Four years later, after taking pictures during the 1956 Sinai Campaign, Bar- Am published his first book, Across Sinai, and was offered a position on the editorial staff of Bamachaneh, the IDF publication, as a photographer and writer.
“In those days, everyone read Bamachaneh, so that was a wonderful job to have,” says Bar-Am. His work took him all over the country, including to the South, and he had plenty of adventures en route.
Bar-Am says that one of the things he likes about his photographic escapades is that surprises constantly crop up.
“Once I was sent to take pictures of Masada and I decided that it would be best to take photos from the air, so I went in a helicopter. I took lots of pictures but, on the way back, I saw a camel in the desert and I asked the pilot to swoop over it. I took a few snaps and one of them was so wonderful, that was the one that went in to Bamachaneh.”
That became “Camel and Rider” and features in the Southward exhibition.
Bar-Am also took pictures at the Eichmann trial in 1961, and covered the Six Day War, and six years after that took photographs of the Yom Kippur War, from the Suez Canal to the Golan Heights. Shortly after that he became the Middle East photographic correspondent for The New York Times, a position he held until 1992.
Although he was present at many of the country’s defining moments, Bar- Am’s work has never become overly stiff and formal. The works in Southward capture unfolding life in Beersheba and the Negev but, besides the wonderful composition, all the photos are unapologetically human, and often with more than a modicum of humor.
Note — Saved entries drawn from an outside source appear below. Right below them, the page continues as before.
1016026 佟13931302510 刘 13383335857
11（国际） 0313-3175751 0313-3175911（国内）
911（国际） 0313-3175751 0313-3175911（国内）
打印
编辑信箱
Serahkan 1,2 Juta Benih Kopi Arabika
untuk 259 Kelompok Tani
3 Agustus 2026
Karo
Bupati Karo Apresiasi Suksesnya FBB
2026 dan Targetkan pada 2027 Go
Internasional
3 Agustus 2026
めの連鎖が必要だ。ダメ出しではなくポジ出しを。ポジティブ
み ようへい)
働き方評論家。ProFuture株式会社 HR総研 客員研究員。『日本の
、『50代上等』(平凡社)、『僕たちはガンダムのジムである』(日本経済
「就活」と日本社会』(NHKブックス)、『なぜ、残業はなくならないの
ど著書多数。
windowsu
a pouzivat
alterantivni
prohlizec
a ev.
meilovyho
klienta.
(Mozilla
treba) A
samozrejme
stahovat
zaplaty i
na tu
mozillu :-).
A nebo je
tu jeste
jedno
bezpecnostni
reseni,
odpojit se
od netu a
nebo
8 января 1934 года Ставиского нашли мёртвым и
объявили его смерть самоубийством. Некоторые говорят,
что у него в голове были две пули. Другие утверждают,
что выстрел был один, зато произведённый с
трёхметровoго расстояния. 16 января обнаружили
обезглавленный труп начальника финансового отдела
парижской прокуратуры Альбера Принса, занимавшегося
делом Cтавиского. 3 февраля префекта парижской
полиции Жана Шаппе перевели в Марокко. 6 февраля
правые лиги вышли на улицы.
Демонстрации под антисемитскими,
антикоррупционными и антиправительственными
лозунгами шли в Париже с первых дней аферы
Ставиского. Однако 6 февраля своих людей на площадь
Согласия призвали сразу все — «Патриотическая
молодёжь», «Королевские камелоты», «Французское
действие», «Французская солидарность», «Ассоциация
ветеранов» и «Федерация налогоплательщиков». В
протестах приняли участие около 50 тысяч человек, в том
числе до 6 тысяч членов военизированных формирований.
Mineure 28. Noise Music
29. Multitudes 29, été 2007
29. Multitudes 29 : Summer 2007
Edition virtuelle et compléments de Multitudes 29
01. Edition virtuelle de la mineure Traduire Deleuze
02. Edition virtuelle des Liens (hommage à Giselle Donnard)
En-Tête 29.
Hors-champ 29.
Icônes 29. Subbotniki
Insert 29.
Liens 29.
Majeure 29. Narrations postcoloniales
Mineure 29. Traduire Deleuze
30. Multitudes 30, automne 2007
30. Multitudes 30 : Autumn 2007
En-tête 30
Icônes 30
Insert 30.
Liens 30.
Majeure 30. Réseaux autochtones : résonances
There is a delightfully fluid shot of David Ben-Gurion taking a constitutional near Kibbutz Sde Boker, and a couple of prints from Kiryat Gat, taken in 1959 when it was still a transit camp, of a makeshift knife sharpener’s stand and a diminutive shoemaker’s outdoor outlet. “Bus Stop in Dimona,” taken in 1958, encapsulates the improvisatory nature of life there at the time, while his 1973 snap, “Parade in Beersheba,” portrays the festivities from an unexpected and fun angle.
Bar-Am also takes us into some intimate scenes, such as his 1958 shot of a doctor’s house call at the Azata transit camp, later to become Netivot, and a picture of IDF Beduin trackers warming their hands over a small bonfire, taken in 1971.
“I have always been driven by curiosity and a passion for photography,” states Bar-Am. “I try to show life as it is, and I don’t feel I have to apologize for that. And I have never taken pictures to order, in the sense that I have been told what to photograph and what not to. I hate that idea.”
Over the years, Bar-Am has built up a huge archive of around 500,000 negatives and prints, and he would very much like his treasure to find a suitable home.
“You can take photographs from my collection and compile something on practically any subject going connected to Israel,” he says. “All the pictures I took because I loved what I was going to document. I am not an artist who produces works to be hung on the wall, although I have exhibits in museums here and abroad, but I would like my collection to be cared for.”